Land use change including deforestation for agriculture may increase the risk of future pandemics caused by diseases originating in animal hosts, a new study has found.

The findings, published in science journal Nature, found global changes in land use are disrupting the balance of wild animal communities, and benefiting species carrying diseases known to infect humans.

Land use change is already the major contributor of biodiversity loss and climate change, due to deforestation, but the new study provides evidence of a further impact on human health.

Researchers from UCL in London led the study, which studied almost 7,000 ecological communities across six continents, and found that that animals known to carry pathogens that can infect humans were more common in landscapes intensively used by people.

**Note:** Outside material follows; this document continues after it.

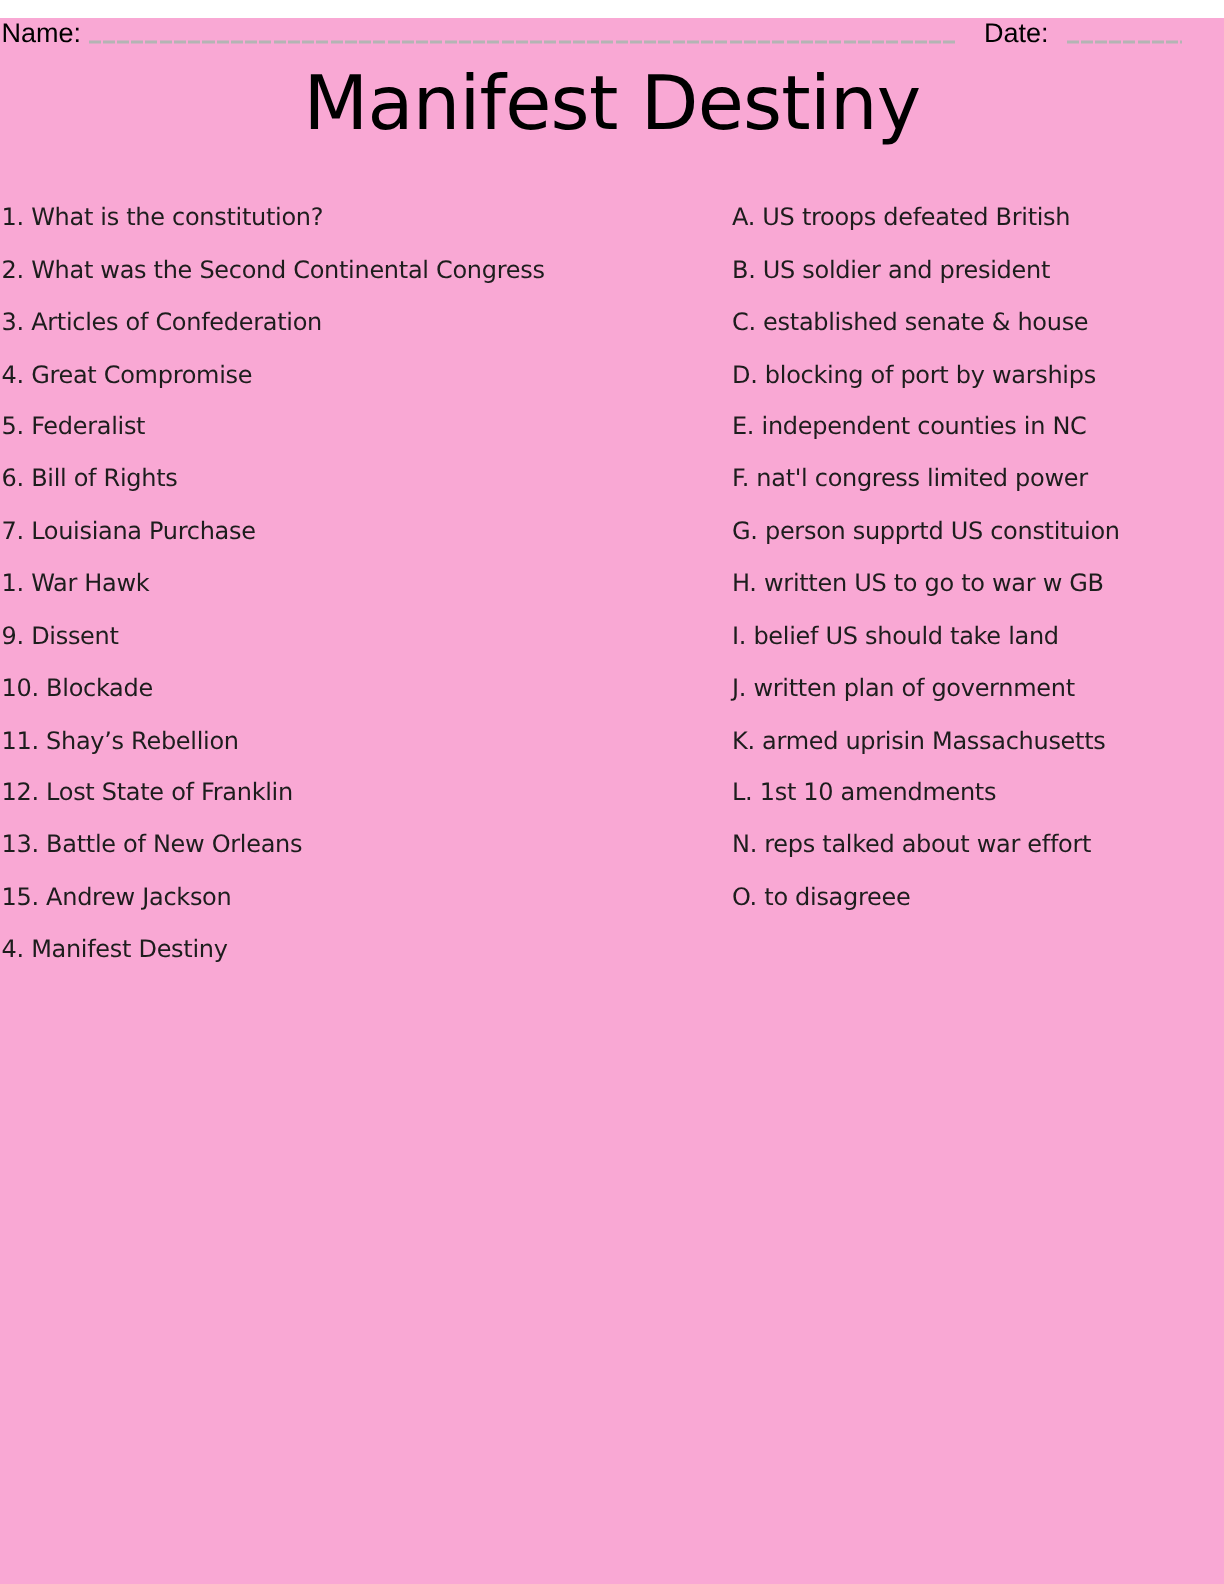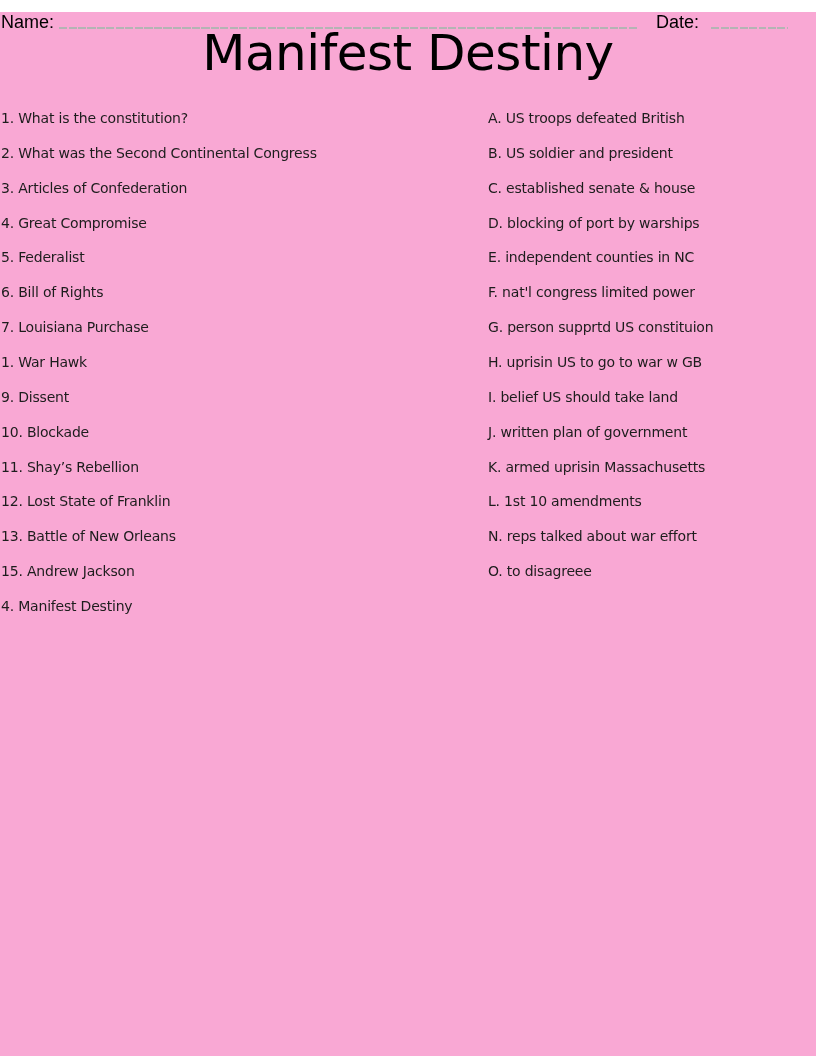"Manifest Destiny" .title { top: 16px -> 32px }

“The way humans change landscapes across the world, from natural forest to farmland for example, has consistent impacts on many wild animal species, causing some to decline while some others persist or increase,” said lead author Rory Gibb, of the UCL Centre for Biodiversity & Environment Research.

Deforestation
Deforestation is linked to disease outbreaks.

“Our findings show that the animals that remain in more human-dominated environments are those that are more likely to carry infectious diseases that can make people sick,” he added.

Co-author Dr David Redding said: “Our findings provide a context for thinking about how to manage land use changes more sustainably, in ways that take into account potential risks not only to biodiversity, but also to human health.”

It comes as the latest programme fronted by nature titan David Attenborough, Extinction: The Facts, linked rampant destruction of natural habitats for agricultural purposes to the desire for endless choice and year-round availability of some foods.